Em momento tão sensível, urge ter dupla cautela para a abordagem de assuntos que tangenciem o ambiente político. Fanáticos de lado a lado tendem a catalogar as pessoas pelas opiniões ainda que técnicas sobre determinado tema. Os mais precavidos podem considerar irracional a pauta do artigo. Mas vamos lá.
Os jornais de segunda-feira (25/2)[1] noticiaram o envio de e-mail pelo Ministério da Educação para todas as escolas do país, no qual se solicita aos diretores que, “no primeiro dia da volta às aulas, seja lida a carta que segue em anexo nesta mensagem, de autoria do Ministro da Educação para professores, alunos e demais funcionários da escola, todos perfilados diante da bandeira do Brasil (se houver) e que seja executado o hino nacional”.
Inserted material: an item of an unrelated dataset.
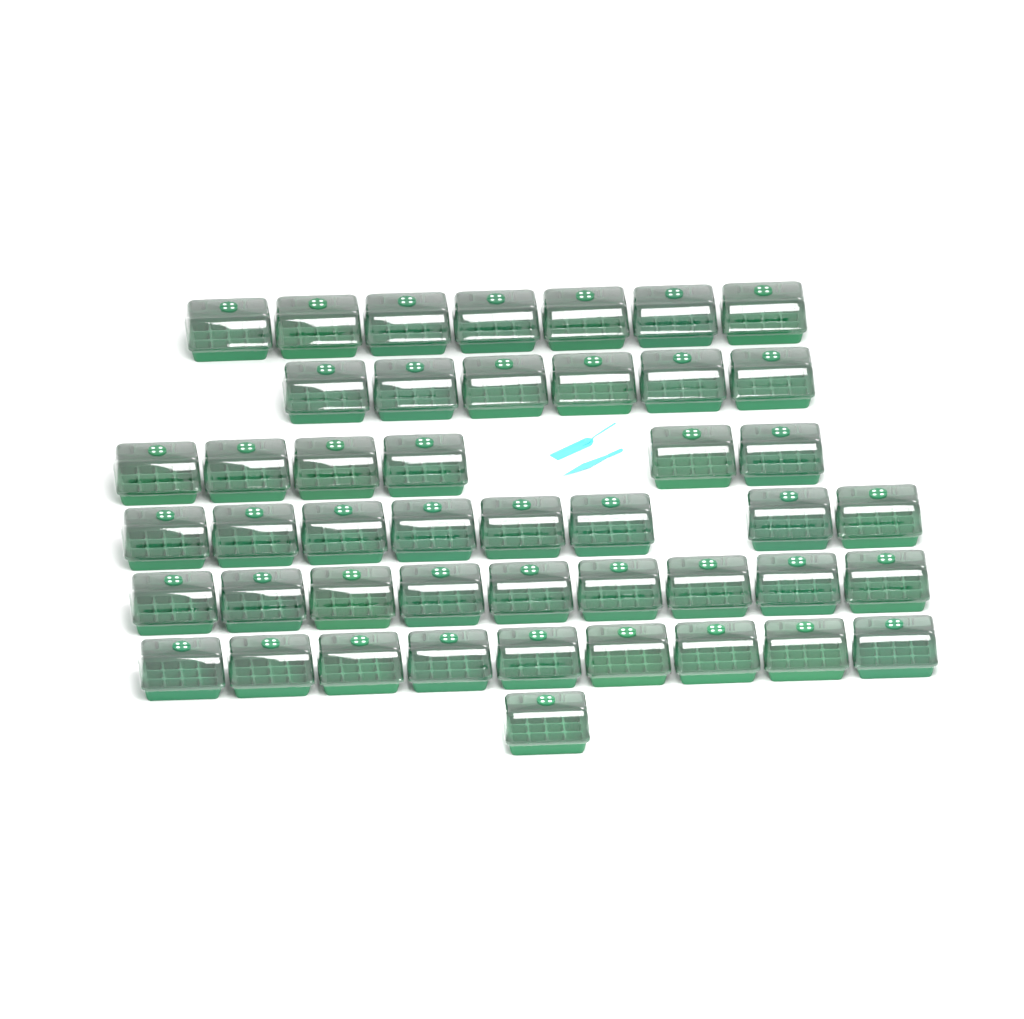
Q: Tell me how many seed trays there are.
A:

A carta que acompanha o e-mail, de autoria do ministro, está assim redigida:
“Brasileiros! Vamos saudar o Brasil dos novos tempos e celebrar a educação responsável e de qualidade a ser desenvolvida na nossa escola pelos professores, em benefício de vocês, alunos, que constituem a nova geração. Brasil acima de tudo. Deus acima de todos!”.
Como de se esperar, a medida provocou diversas reações. No ambiente belicoso em que estamos inseridos, as vaias e aplausos tomam conta dos comentários que se seguem às diversas reportagens sobre o ocorrido.
As críticas, dos mais variados matizes, destacam desde a intempestividade do e-mail, uma vez que, em 25 de fevereiro, não caberia mais falar em primeiro dia do ano letivo, a ilicitude da exposição das crianças, a possível ordem travestida de recomendação, uma vez emanada do ministro, e, claro, o conteúdo da carta.
A mensagem ministerial, apesar de breve, engatilha a crítica, quer de parte da população, quer de alguns profissionais do Direito indagados sobre o assunto, substancialmente por (i) fazer alusão a Deus e desrespeitar a laicidade do Estado, afirmada pela Constituição da República nos artigos 5, VI e 19, I[2]; (ii) utilizar-se do slogan de campanha eleitoral. Profissionais ouvidos sobre o assunto aventam a possibilidade de improbidade administrativa, vislumbrando ofendido o princípio da impessoalidade afirmado quer no caput, quer no parágrafo 1º do artigo 37 da Constituição da República[3].
A carta do ministro pode ser examinada sob diversos ângulos.
A referência a Deus já suscitaria um interessante debate. Apesar de a Constituição afirmar a laicidade do Estado, não podemos ignorar que há uma série de possíveis ou reais violações a tal perfil, enraizadas na nossa sociedade, que vão desde a pluralidade de feriados religiosos à presença de objetos de propriedade estatal, de cunho religioso, que adornam espaços públicos, passando pela referência à religião com que agentes políticos se apresentam.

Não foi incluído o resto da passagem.